Fragmento del texto:

--- --- ---

Brasil, país de fútbol y violencia
12/12/13 14:31POR GERMÁN ARANDA
Iba yo una soleada tarde del pasado mes de marzo paseando por la “pacificada” favela Rocinha con mi amigo y fotógrafo Chema Llanos. Nos metimos por un callejón y nos encontramos con una amable mujer algo mayor para subir sola la compra por las empinadas escaleras que llevaban a su casa. Conversábamos tranquilamente y esperábamos a que tomara aire para ayudarle a subir las bolsas cuando apareció un chaval de unos veinte años con los ojos rojos y en bermudas, sin camiseta, y nos apuntó con una pistola.
La mujer apenas se inmutó: “No os preocupéis, este es del barrio”, nos decía. “Déjalos, que son gringos”, le pedía muy tranquilamente al joven, que seguía apuntándonos visiblemente enfadado y, en su nube de marihuana, respondía gritando: “¡Gringos no son, que lleva la misma camiseta que un P2 (policía secreto)!”. “¡Levántate la camiseta y pásame la mochila!”. Cuando vio que en la bolsa había una cámara de fotos y no un arma, como esperaba, y empezó a percibir claramente nuestro acento extranjero, le cambió la cara. “Aaaah, gringos, ¡bienvendidos!, os podéis quedar un rato aquí si queréis, buen rollo”, nos dijo sonriente y ya con la pistola abajo. Casi nos hicimos amigos.

--- --- ---

Ejercicios propuestos:
1: ¿En qué favela transcurre la escena que narra el fragmento?
2: Devuelva, sin alteración alguna, el tramo del fragmento comprendido desde "Brasil, país de" hasta "con una pistola.".
3: Enumere todos los rasgos con los que el fragmento describe al joven en el momento en que aparece por primera vez.
Los ítems que aparecen a continuación proceden de una fuente distinta a la del fragmento.

Datos:
--- --- ---

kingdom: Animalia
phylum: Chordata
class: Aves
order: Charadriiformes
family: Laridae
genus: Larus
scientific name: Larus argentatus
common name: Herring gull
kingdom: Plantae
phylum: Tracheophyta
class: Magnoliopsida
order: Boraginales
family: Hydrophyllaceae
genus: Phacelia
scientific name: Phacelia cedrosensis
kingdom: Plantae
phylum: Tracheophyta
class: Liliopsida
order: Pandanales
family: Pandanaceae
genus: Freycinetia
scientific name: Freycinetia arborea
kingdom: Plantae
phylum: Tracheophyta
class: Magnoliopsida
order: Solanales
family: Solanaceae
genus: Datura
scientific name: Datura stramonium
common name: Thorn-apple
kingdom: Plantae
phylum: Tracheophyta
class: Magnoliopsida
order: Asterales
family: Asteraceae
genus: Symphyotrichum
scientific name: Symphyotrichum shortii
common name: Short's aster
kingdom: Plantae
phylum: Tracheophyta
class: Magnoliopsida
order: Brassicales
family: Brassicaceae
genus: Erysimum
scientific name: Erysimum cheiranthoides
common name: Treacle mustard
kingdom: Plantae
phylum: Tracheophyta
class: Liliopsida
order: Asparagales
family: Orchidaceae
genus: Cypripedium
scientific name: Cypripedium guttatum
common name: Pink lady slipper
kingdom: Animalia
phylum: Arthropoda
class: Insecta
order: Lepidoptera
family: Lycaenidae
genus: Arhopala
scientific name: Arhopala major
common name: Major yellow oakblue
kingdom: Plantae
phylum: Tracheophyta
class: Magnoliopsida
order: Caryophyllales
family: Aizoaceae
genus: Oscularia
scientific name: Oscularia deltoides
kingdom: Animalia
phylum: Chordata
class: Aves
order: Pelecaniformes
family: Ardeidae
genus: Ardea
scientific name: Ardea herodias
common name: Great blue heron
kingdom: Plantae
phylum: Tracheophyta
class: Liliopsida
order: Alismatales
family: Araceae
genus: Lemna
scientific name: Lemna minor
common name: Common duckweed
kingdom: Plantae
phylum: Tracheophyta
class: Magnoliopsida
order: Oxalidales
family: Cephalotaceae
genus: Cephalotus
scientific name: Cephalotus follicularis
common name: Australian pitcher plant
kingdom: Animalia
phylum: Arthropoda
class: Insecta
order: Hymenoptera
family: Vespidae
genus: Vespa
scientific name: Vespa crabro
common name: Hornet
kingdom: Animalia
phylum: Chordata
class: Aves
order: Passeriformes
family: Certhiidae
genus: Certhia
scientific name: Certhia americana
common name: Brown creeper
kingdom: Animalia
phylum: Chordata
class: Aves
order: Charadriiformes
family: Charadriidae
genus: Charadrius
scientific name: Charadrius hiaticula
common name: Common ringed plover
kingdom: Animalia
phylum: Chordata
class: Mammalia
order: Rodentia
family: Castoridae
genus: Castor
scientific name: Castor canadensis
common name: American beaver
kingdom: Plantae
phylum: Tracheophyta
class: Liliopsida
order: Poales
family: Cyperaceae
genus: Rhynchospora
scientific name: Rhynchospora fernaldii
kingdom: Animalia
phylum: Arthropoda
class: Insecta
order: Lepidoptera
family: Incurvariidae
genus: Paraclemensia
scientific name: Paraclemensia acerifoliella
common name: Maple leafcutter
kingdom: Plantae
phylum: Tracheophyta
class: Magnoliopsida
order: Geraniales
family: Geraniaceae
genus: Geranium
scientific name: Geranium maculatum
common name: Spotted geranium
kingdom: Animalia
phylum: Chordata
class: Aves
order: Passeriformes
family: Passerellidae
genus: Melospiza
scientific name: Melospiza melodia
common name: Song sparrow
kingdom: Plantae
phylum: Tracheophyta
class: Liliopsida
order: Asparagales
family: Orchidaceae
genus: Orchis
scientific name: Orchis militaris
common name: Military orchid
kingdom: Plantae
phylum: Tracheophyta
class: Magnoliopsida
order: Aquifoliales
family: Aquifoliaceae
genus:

--- --- ---

Resultados obtenidos:
1: En la favela Rocinha.

2:
Brasil, país de fútbol y violencia
12/12/13 14:31POR GERMÁN ARANDA
Iba yo una soleada tarde del pasado mes de marzo paseando por la “pacificada” favela Rocinha con mi amigo y fotógrafo Chema Llanos. Nos metimos por un callejón y nos encontramos con una amable mujer algo mayor para subir sola la compra por las empinadas escaleras que llevaban a su casa. Conversábamos tranquilamente y esperábamos a que tomara aire para ayudarle a subir las bolsas cuando apareció un chaval de unos veinte años con los ojos rojos y en bermudas, sin camiseta, y nos apuntó con una pistola.

3: Tiene unos veinte años, los ojos rojos, va en bermudas y sin camiseta, y lleva una pistola.